Donald Trump's celebrity is an outgrowth of what I am sure are those genuine personality traits that have worked on-camera; specifically, the blustering blow-hard who relishes and takes full credit for his success and power and blames and belittles others who challenge him. That's the character that, with the help of his publicists, not only got him invited on talk shows in the first place but also got him invited back. He's colorful and controversial, intentionally or not, and he's been portraying the public Donald Trump for so long now that as far as he has been able to, he has become the public character he portrays. He's come, as they say, to believe his own press clippings.
That's not to say the public sees the whole man. He may love little kitties or secretly give money to starving orphans or cry every time he sees It's A Wonderful Life. He may be terrified by spiders or even afraid of the dark and there may be people in his life who routinely call him on his bullshit and get away with it. Maybe he loves them exactly because of it.
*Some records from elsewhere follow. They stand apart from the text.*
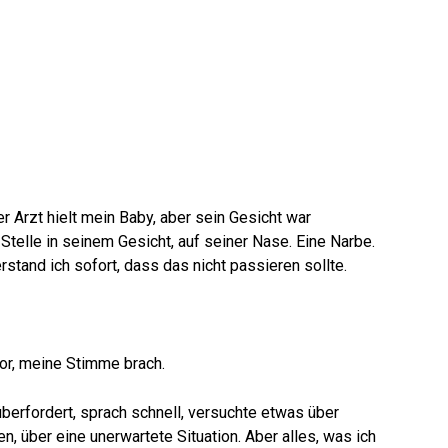
 Arzt hielt mein Baby, aber sein Gesicht war
 Stelle in seinem Gesicht, auf seiner Nase. Eine Narbe.
tand ich sofort, dass das nicht passieren sollte.
vor, meine Stimme brach.
überfordert, sprach schnell, versuchte etwas über
, über eine unerwartete Situation. Aber alles, was ich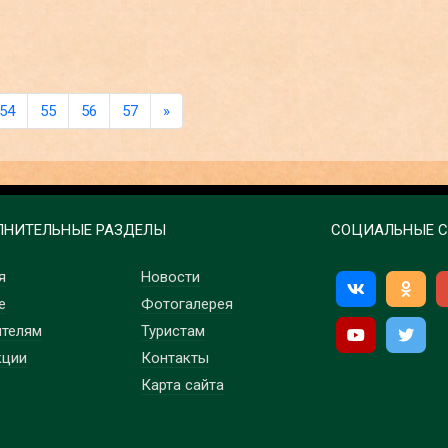
54
55
56
57
»
НИТЕЛЬНЫЕ РАЗДЕЛЫ
СОЦИАЛЬНЫЕ С
я
Новости
е
Фотогалерея
ителям
Туристам
кции
Контакты
Карта сайта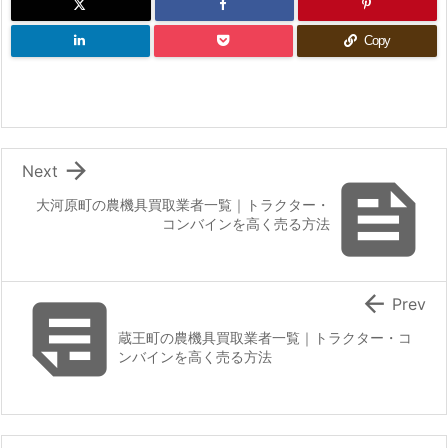
Copy

Next

大河原町の農機具買取業者一覧｜トラクター・
コンバインを高く売る方法


Prev
蔵王町の農機具買取業者一覧｜トラクター・コ
ンバインを高く売る方法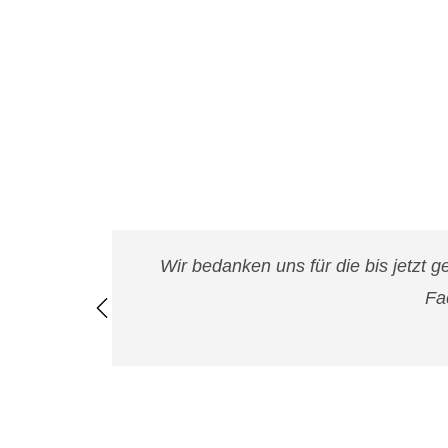
Wir bedanken uns für die bis jetzt 
Fa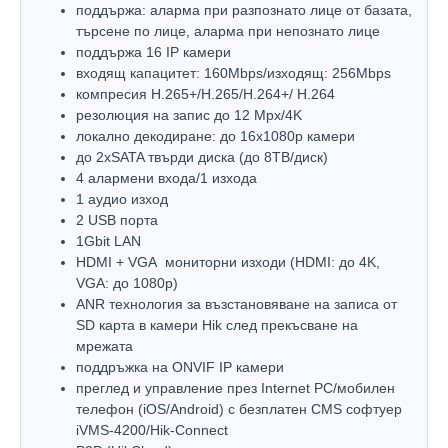
поддържа: аларма при разпознато лице от базата,
търсене по лице, аларма при непознато лице
поддържа 16 IP камери
входящ капацитет: 160Mbps/изходящ: 256Mbps
компресия H.265+/H.265/H.264+/ H.264
резолюция на запис до 12 Mpx/4K
локално декодиране: до 16x1080p камери
до 2хSATA твърди диска (до 8ТВ/диск)
4 алармени входа/1 изхода
1 аудио изход
2 USB порта
1Gbit LAN
HDMI + VGA мониторни изходи (HDMI: до 4K,
VGA: до 1080р)
ANR технология за възстановяване на записа от
SD карта в камери Hik след прекъсване на
мрежата
поддръжка на ONVIF IP камери
преглед и управление през Internet PC/мобилен
телефон (iOS/Android) с безплатен CMS софтуер
iVMS-4200/Hik-Connect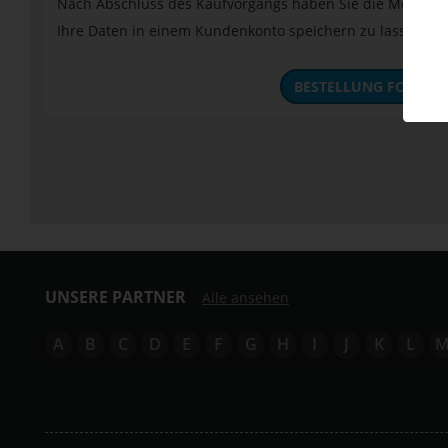
Nach Abschluss des Kaufvorgangs haben Sie die Möglichke
Ihre Daten in einem Kundenkonto speichern zu lassen.
BESTELLUNG FORTSE
UNSERE PARTNER
Alle ansehen
A
B
C
D
E
F
G
H
I
J
K
L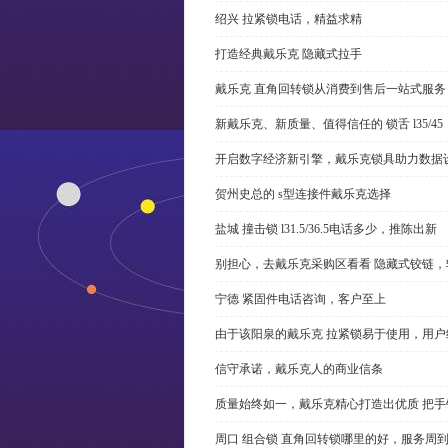
绍兴 拉紧锁电话，精益求精
打造经典戴乐克 隐藏式拉手
戴乐克 直角回转锁从消费到售后一站式服务
新戴乐克、新质量、值得信任的 锁舌 l35/45
开启数字经济新引擎，戴乐克锁具助力数据
贺州史总的 s型连接件戴乐克选择
盐城 撞击锁 l31.5/36.5电话多少，推陈出新
别担心，去戴乐克采购区看看 隐藏式铰链，
宁德 紧固件电话咨询，客户至上
由于该阳泉的戴乐克 拉紧锁易于使用，用户
信守承诺，戴乐克人的商业信条
质量始终如一，戴乐克精心打造出优质 把手
周口 组合锁 直角回转锁哪里的好，服务周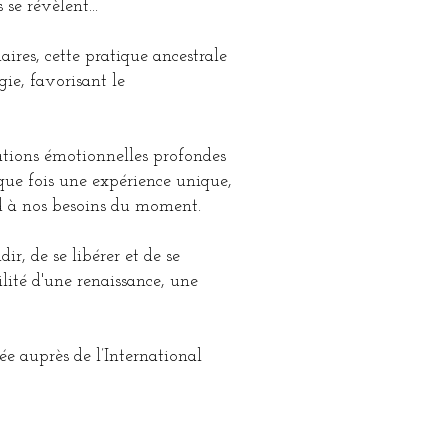
se révèlent...
aires, cette pratique ancestrale
rgie, favorisant le
.
ations émotionnelles profondes
aque fois une expérience unique,
nd à nos besoins du moment.
r, de se libérer et de se
ilité d'une renaissance, une
ée auprès de l’International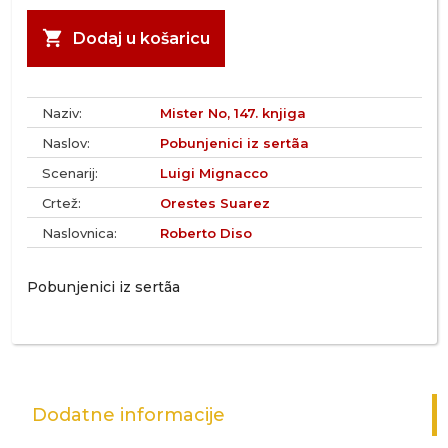
shopping_cart
Dodaj u košaricu
Naziv:
Mister No, 147. knjiga
Naslov:
Pobunjenici iz sertãa
Scenarij:
Luigi Mignacco
Crtež:
Orestes Suarez
Naslovnica:
Roberto Diso
Pobunjenici iz sertãa
Dodatne informacije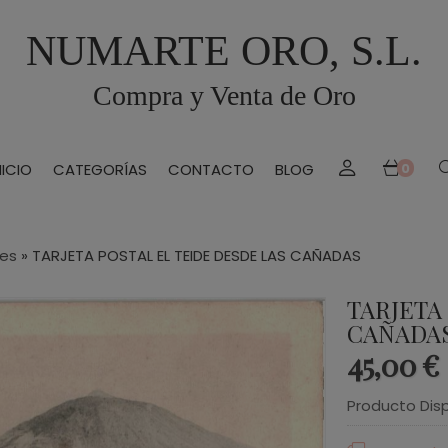
NUMARTE ORO, S.L.
Compra y Venta de Oro
NICIO
CATEGORÍAS
CONTACTO
BLOG
0
les
»
TARJETA POSTAL EL TEIDE DESDE LAS CAÑADAS
TARJETA
CAÑADA
45,00 €
Producto Dis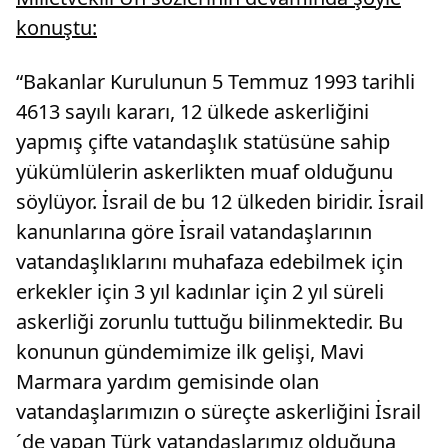
konuştu:
“Bakanlar Kurulunun 5 Temmuz 1993 tarihli
4613 sayılı kararı, 12 ülkede askerliğini
yapmış çifte vatandaşlık statüsüne sahip
yükümlülerin askerlikten muaf olduğunu
söylüyor. İsrail de bu 12 ülkeden biridir. İsrail
kanunlarına göre İsrail vatandaşlarının
vatandaşlıklarını muhafaza edebilmek için
erkekler için 3 yıl kadınlar için 2 yıl süreli
askerliği zorunlu tuttuğu bilinmektedir. Bu
konunun gündemimize ilk gelişi, Mavi
Marmara yardım gemisinde olan
vatandaşlarımızın o süreçte askerliğini İsrail
´de yapan Türk vatandaşlarımız olduğuna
But by and large, I suspect Trump is a WYSIWYG guy. He's never going to get into the details of any of his preposterous positions "because I'm not a details guy, I hire people for that." He has been hobnobbing with actors and politicians all his life and he's not so stupid as not to have realized that many successful politicians are every bit as much empty suits as he is. After all, it's not like he's been hanging around boxers and gyms and then decided he could become the heavyweight champ. All politicians do is talk persuasively; to tell the money guys what they want to hear and then tell the voters what they want to hear. Never mind how little good or how much harm they do once elected, it's getting elected that counts. Trump knows how to talk, or thinks he does, so why not, I'm sure he believes, give it a shot?
The truth, I suspect, is that Trump
doesn't even want the job; it's too much work. But he just might be
able to demagogue his way into getting nominated and then who knows?
In the movie Citizen Kane,
Charles Foster Kane, a man who inherited great wealth and turned it
into great power as a journalist, was thwarted in his quest to become
Governor of New York by publication of an affair he was having. Weak
sauce by today's standards.
Citizen
Trump, like Orson Welles' Kane, is almost the personification of what the Greeks called hubris.
But Trump is no tragic hero. More the bathetic type, I'd wager. To
slightly paraphrase critic Robert Ebert, movie makers talk about "bad
laughs." That's when the audience laughs when it's not supposed
to. Citizen Trump's is conceivably the first presidential candidacy
which is in its entirety a bad laugh.